Sono quelli soprattutto i momenti in cui perdo pezzi. In cui gli oggetti mi abbandonano, forse gelosi di tanta disattenzione.
Ma le cose in Giappone godono nel tempo di un privilegio che rimane: diventano spiriti. Una bella credenza giapponese, chiamata tsukumogami 付喪神, vuole che le cose che vivono un centinaio d’anni si facciano una sorta di deità.
Cento anni è quanto basta a un oggetto per acquisire un’anima. Perchè assorbe il tempo che passa e con esso la saggezza che da esso deriva. È il perdurare nonostante tutto, lungo le ere degli uomini capricciosi ed incostanti, assorbendo il loro amore e la loro cura, tollerando l’incuria, osservando spazi cambiare freneticamente come in un time-lapse.

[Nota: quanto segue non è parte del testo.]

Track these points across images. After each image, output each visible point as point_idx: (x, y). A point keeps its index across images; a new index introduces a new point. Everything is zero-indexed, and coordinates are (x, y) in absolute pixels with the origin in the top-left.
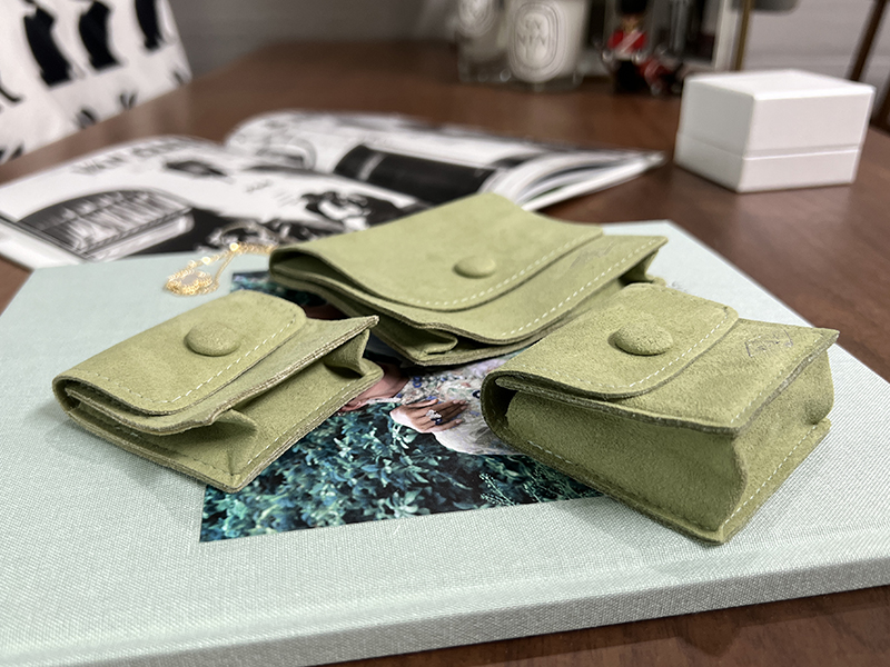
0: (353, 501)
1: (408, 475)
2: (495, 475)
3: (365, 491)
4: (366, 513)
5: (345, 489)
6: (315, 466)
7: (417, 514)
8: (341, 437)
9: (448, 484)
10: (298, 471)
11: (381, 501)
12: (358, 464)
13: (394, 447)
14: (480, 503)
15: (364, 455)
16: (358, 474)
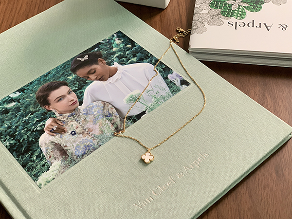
0: (6, 131)
1: (22, 137)
2: (32, 154)
3: (11, 131)
4: (2, 136)
5: (9, 127)
6: (16, 116)
7: (7, 146)
8: (32, 114)
9: (22, 146)
10: (12, 114)
11: (8, 137)
12: (22, 124)
13: (34, 127)
14: (18, 156)
15: (26, 123)
16: (17, 127)
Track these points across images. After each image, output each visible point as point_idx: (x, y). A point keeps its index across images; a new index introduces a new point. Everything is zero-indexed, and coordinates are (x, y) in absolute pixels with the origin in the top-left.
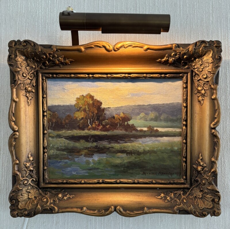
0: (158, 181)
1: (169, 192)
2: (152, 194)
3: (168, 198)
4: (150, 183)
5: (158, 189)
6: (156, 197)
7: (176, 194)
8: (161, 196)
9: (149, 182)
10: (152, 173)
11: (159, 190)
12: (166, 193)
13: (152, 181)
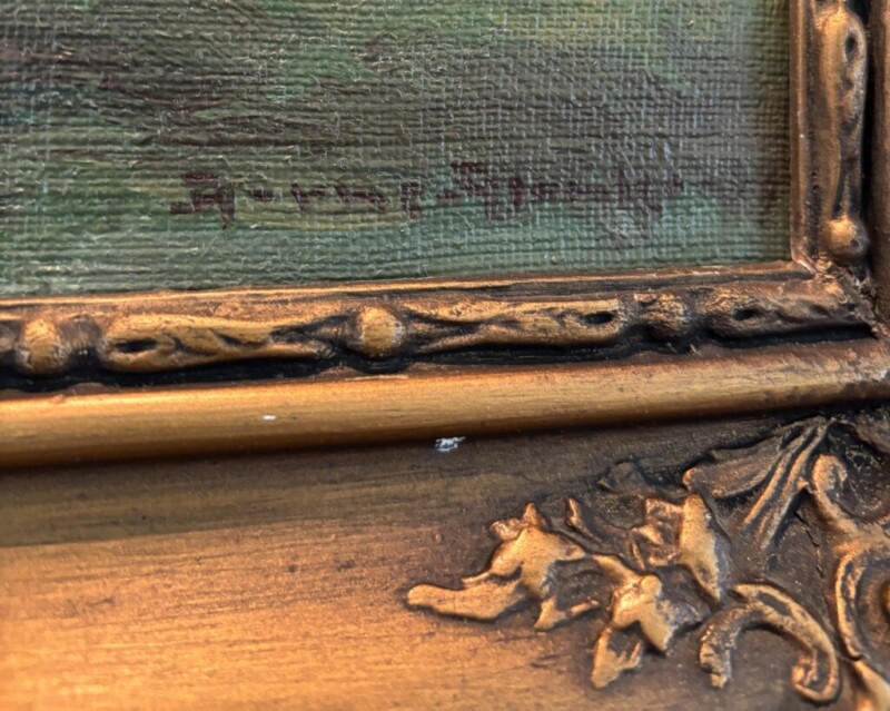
0: (444, 312)
1: (636, 490)
2: (350, 545)
3: (636, 599)
4: (311, 348)
5: (447, 443)
6: (417, 595)
7: (745, 499)
8: (501, 564)
9: (278, 334)
10: (341, 191)
11: (469, 472)
12: (586, 514)
13: (349, 319)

Ma il cento è solo un numero approssimato per dire che ci vuole tanto tempo.
.
.
L’occidente ha frainteso questa leggenda e immagina lo tsukumogami come uno spirito, uno solo, che entra negli oggetti e vi si installa.
E invece è proprio quella cosa che cambia e quando la credenza scende nel dettaglio, si comprende come gli oggetti premino e portino del bene a chi li cura, come portino sventura a chi li maltratta, li disprezza o li ignora. Che gli oggetti avvertano qualcosa, che l’anima acquisita in lungo tempo li renda grati e fortunati o vendicativi e maledetti. L’harikuyo 針供養 del resto serve proprio a questo. A ringraziarli per tempo.
Quanti oggetti adesso superano due o tre generazioni? Quanti superano uno o due cambi di stagione? Un trasloco? Una relazione che inizia e una che finisce? Una moda?
Basta saperlo. Che la cura premia. Che possiamo offrire un’anima a una casa, a un mobile o anche a un libro. Che donandola a loro ci verrà del bene.
E forse avremo infine più cura anche di noi stessi.